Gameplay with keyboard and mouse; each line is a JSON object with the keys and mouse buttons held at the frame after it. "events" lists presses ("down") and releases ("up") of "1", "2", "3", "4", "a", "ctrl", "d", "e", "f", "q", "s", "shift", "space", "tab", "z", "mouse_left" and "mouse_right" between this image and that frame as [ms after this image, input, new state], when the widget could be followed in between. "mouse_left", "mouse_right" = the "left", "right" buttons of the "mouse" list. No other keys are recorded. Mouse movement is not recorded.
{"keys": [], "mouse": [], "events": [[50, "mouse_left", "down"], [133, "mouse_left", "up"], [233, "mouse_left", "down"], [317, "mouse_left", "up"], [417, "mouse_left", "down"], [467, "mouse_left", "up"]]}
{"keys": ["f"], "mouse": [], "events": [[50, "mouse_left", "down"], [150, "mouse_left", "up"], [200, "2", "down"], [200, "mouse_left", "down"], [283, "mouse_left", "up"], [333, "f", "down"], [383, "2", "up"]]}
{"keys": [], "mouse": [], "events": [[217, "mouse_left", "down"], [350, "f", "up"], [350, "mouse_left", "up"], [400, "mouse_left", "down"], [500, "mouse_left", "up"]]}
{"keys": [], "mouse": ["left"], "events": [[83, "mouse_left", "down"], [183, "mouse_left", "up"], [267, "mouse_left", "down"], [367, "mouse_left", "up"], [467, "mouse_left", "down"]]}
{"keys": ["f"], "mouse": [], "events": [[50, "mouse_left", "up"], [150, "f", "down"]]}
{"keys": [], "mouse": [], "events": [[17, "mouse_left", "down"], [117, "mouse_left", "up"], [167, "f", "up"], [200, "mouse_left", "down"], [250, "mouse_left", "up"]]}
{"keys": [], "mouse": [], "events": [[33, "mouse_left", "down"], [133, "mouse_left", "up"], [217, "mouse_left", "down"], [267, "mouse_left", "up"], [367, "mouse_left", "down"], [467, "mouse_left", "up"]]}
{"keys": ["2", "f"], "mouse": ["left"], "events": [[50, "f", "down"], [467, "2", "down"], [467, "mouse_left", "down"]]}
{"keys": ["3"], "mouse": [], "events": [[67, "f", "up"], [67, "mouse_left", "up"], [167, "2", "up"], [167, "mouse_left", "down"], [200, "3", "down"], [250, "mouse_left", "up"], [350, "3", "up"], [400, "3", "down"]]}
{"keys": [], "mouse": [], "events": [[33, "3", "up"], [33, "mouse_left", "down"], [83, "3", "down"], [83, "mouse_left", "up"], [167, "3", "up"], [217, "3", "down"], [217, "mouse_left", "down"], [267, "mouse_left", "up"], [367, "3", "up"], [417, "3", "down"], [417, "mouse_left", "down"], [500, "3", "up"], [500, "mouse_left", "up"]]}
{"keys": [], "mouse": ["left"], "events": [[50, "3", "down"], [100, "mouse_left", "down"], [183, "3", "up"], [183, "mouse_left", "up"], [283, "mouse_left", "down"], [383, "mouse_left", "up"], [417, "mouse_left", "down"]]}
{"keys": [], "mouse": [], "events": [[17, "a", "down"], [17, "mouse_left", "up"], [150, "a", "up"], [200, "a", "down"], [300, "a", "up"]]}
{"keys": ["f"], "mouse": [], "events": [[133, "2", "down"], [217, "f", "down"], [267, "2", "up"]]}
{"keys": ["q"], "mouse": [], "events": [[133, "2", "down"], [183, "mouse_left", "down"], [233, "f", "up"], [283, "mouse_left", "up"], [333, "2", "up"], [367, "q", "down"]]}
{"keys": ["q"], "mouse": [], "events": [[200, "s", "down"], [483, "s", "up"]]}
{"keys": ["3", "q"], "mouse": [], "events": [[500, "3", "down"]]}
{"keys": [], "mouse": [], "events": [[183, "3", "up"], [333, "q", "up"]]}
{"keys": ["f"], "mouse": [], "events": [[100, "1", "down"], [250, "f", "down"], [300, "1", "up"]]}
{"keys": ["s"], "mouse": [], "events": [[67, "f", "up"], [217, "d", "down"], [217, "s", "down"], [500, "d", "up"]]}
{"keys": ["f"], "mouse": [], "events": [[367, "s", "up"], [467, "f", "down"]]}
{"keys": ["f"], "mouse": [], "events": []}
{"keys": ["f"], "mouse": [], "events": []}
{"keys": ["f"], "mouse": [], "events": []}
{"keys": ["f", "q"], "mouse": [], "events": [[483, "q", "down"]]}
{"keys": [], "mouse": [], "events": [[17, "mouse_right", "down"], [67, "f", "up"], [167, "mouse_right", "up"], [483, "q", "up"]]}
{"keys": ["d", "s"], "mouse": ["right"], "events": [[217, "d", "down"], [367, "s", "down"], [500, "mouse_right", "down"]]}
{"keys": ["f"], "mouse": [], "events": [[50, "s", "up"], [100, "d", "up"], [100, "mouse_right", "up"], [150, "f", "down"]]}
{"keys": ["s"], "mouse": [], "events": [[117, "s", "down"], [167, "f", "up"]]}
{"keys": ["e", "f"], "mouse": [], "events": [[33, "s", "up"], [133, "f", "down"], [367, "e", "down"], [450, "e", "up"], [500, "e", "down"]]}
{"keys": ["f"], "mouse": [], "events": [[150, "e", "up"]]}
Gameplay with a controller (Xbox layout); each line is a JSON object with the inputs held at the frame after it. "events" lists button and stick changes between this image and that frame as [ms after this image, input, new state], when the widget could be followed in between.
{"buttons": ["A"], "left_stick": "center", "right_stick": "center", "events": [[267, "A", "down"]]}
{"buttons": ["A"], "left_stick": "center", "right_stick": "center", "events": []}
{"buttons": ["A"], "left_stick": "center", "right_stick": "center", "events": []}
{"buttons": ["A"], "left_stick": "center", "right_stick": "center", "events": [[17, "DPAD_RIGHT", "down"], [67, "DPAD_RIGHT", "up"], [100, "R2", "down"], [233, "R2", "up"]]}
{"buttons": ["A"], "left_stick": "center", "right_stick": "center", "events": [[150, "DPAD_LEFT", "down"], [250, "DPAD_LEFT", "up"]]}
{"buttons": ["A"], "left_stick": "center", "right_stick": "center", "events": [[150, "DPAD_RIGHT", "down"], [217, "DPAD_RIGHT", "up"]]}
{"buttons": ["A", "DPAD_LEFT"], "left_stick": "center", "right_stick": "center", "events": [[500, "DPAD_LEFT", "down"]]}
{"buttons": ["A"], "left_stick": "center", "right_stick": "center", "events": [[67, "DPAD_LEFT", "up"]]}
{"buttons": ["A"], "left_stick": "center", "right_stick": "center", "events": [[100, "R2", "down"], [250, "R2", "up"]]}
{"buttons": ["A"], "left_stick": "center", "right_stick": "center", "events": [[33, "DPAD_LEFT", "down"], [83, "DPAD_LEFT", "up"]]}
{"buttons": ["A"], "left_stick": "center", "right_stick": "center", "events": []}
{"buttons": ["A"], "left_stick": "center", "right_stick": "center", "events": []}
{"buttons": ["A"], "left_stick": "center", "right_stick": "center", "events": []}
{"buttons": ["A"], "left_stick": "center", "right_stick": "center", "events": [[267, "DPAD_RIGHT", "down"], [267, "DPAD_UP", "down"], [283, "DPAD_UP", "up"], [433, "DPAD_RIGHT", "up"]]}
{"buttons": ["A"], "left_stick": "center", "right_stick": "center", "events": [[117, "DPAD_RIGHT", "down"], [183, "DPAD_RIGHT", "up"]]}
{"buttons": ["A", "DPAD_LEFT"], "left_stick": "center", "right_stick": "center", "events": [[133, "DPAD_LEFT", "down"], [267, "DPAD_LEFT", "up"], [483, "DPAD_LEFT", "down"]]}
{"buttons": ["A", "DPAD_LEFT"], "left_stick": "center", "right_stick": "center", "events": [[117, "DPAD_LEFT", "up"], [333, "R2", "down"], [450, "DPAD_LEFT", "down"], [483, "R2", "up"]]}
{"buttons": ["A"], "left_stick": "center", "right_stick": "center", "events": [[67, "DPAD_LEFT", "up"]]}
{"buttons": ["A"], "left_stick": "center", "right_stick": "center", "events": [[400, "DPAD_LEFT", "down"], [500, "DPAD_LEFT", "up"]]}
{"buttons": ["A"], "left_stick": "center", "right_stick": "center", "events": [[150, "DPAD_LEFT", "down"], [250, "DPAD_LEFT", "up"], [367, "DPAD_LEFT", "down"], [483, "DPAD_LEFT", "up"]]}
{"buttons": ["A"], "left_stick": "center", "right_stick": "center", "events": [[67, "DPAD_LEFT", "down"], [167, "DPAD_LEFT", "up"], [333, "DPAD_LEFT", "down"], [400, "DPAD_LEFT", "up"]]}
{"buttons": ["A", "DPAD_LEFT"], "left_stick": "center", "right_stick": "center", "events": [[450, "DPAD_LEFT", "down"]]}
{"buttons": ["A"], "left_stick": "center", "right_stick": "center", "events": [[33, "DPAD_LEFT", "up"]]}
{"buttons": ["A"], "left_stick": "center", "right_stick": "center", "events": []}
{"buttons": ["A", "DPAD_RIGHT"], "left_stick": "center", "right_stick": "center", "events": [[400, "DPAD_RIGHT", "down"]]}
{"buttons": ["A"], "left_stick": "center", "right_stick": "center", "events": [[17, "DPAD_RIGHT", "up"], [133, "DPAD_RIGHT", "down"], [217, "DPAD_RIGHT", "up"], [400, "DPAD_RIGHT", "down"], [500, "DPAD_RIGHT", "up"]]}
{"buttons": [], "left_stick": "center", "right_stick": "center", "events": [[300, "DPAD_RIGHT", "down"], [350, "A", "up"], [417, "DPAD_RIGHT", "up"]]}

——————————

WHAT THIS TASK INVOLVES: Go through the records above and return every line that holds the string "input".

ANSWER TO THIS TASK:
Gameplay with keyboard and mouse; each line is a JSON object with the keys and mouse buttons held at the frame after it. "events" lists presses ("down") and releases ("up") of "1", "2", "3", "4", "a", "ctrl", "d", "e", "f", "q", "s", "shift", "space", "tab", "z", "mouse_left" and "mouse_right" between this image and that frame as [ms after this image, input, new state], when the widget could be followed in between. "mouse_left", "mouse_right" = the "left", "right" buttons of the "mouse" list. No other keys are recorded. Mouse movement is not recorded.
Gameplay with a controller (Xbox layout); each line is a JSON object with the inputs held at the frame after it. "events" lists button and stick changes between this image and that frame as [ms after this image, input, new state], when the widget could be followed in between.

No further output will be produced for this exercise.